Climate Change Indicator: The Keeling Curve

Increasing levels of atmospheric carbon dioxide (CO2) is one of the main causes of global warming. The steady rise of this potent greenhouse gas is clearly visible on the Keeling Curve, a leading indicator of human-caused climate change.

Charles David Keeling, a researcher at Scripps Institution of Oceanography, set up a CO2 monitoring site high atop Mauna Loa on the Big Island of Hawaii in 1958. This remote spot in the middle of the Pacific Ocean is well removed from the localized influences of both carbon sources (factories) and sinks (forests) that could skew the data. According to NOAA, it is the world’s oldest continuous carbon dioxide monitoring station.
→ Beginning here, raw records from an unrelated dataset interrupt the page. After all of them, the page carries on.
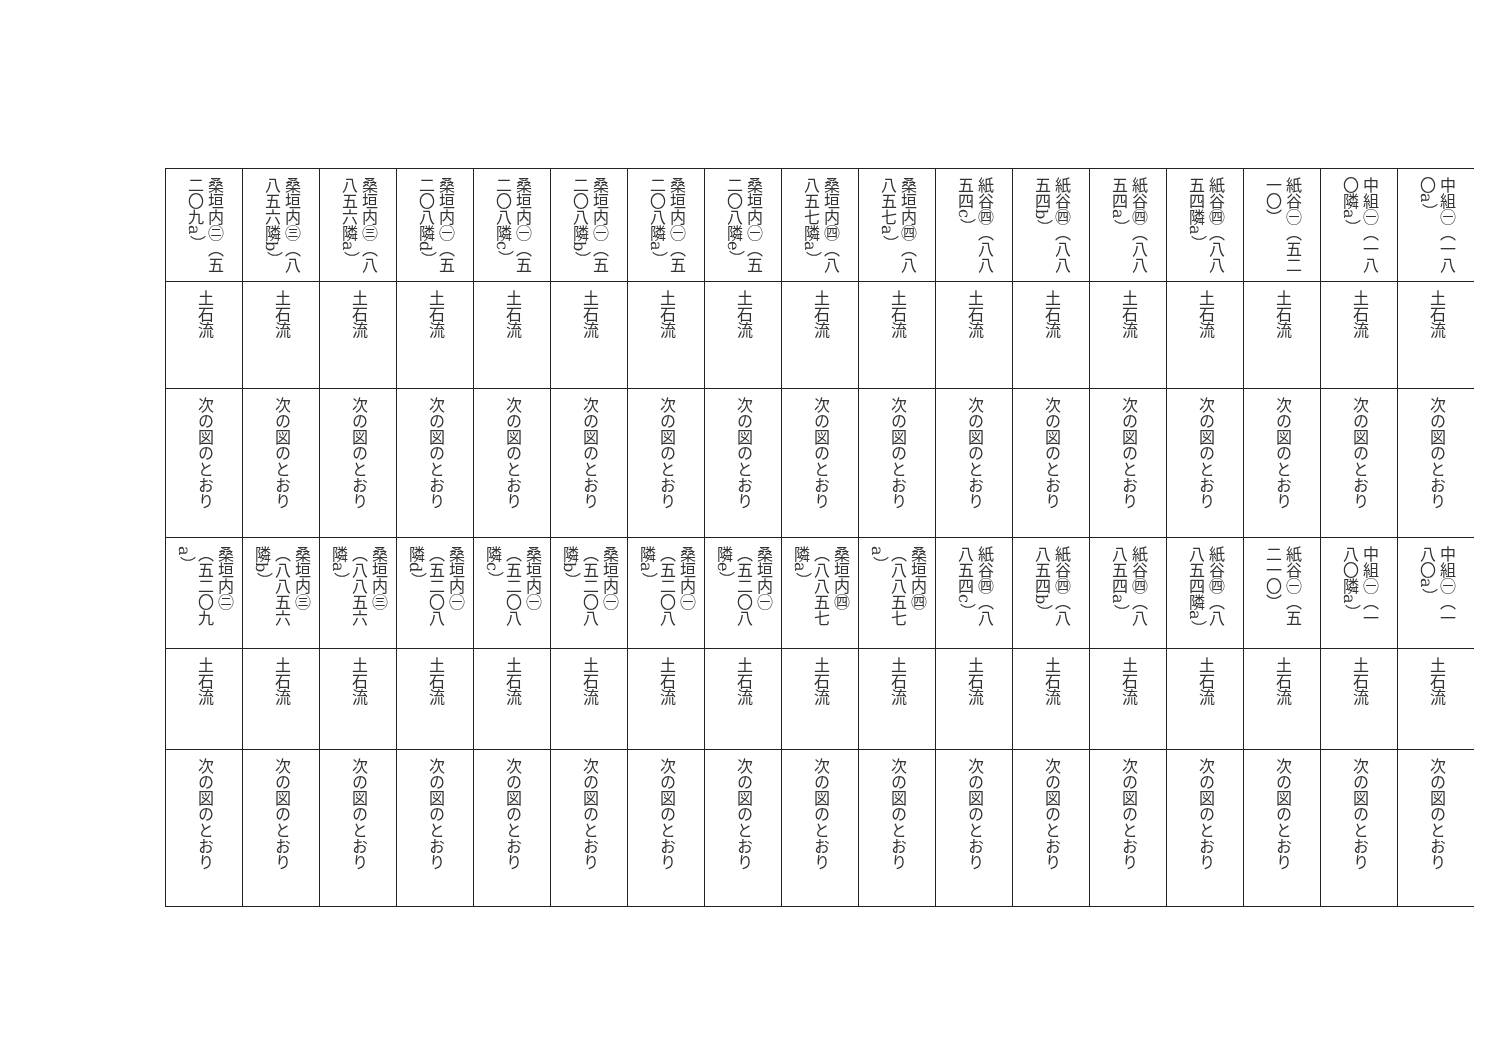| 中組㊀（一八〇a） | 中組㊀（一八〇隣a） | 紙谷㊀（五二一〇） | 紙谷㊃（八八五四隣a） | 紙谷㊃（八八五四a） | 紙谷㊃（八八五四b） | 紙谷㊃（八八五四c） | 桑垣内㊃（八八五七a） | 桑垣内㊃（八八五七隣a） | 桑垣内㊀（五二〇八隣e） | 桑垣内㊀（五二〇八隣a） | 桑垣内㊀（五二〇八隣b） | 桑垣内㊀（五二〇八隣c） | 桑垣内㊀（五二〇八隣d） | 桑垣内㊂（八八五六隣a） | 桑垣内㊂（八八五六隣b） | 桑垣内㊁（五二〇九a） |
| 土石流 | 土石流 | 土石流 | 土石流 | 土石流 | 土石流 | 土石流 | 土石流 | 土石流 | 土石流 | 土石流 | 土石流 | 土石流 | 土石流 | 土石流 | 土石流 | 土石流 |
| 次の図のとおり | 次の図のとおり | 次の図のとおり | 次の図のとおり | 次の図のとおり | 次の図のとおり | 次の図のとおり | 次の図のとおり | 次の図のとおり | 次の図のとおり | 次の図のとおり | 次の図のとおり | 次の図のとおり | 次の図のとおり | 次の図のとおり | 次の図のとおり | 次の図のとおり |
| 中組㊀（一八〇a） | 中組㊀（一八〇隣a） | 紙谷㊀（五二一〇） | 紙谷㊃（八八五四隣a） | 紙谷㊃（八八五四a） | 紙谷㊃（八八五四b） | 紙谷㊃（八八五四c） | 桑垣内㊃（八八五七a） | 桑垣内㊃（八八五七隣a） | 桑垣内㊀（五二〇八隣e） | 桑垣内㊀（五二〇八隣a） | 桑垣内㊀（五二〇八隣b） | 桑垣内㊀（五二〇八隣c） | 桑垣内㊀（五二〇八隣d） | 桑垣内㊂（八八五六隣a） | 桑垣内㊂（八八五六隣b） | 桑垣内㊁（五二〇九a） |
| 土石流 | 土石流 | 土石流 | 土石流 | 土石流 | 土石流 | 土石流 | 土石流 | 土石流 | 土石流 | 土石流 | 土石流 | 土石流 | 土石流 | 土石流 | 土石流 | 土石流 |
| 次の図のとおり | 次の図のとおり | 次の図のとおり | 次の図のとおり | 次の図のとおり | 次の図のとおり | 次の図のとおり | 次の図のとおり | 次の図のとおり | 次の図のとおり | 次の図のとおり | 次の図のとおり | 次の図のとおり | 次の図のとおり | 次の図のとおり | 次の図のとおり | 次の図のとおり |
When the data recorded at the site is shown graphically, it resembles a “saw-toothed” curve. This is because CO2 levels go up and down throughout the year with the life cycles of plants. Since most of the world’s landmass and vegetation are in the northern hemisphere, CO2 levels start to go down in spring when plants draw in the gas during the process of photosynthesis. Then, after reaching a minimum in the autumn, CO2 levels begin to go back up as plants die off and decay.

The curve’s long-term trend, however, has been definitively upward. Human activities, such as burning fossil fuels, have been releasing more CO2 into the atmosphere than natural carbon sinks (plants and oceans) can take out.

When first established in 1958, the CO2 level at Mauna Loa was 315ppm (parts per million). This autumn, it was more than 400ppm. To put this rapidly increasing number into perspective, consider that ice-core research shows that pre-industrial levels of carbon dioxide held steady around 280ppm from about 1000-1750 AD.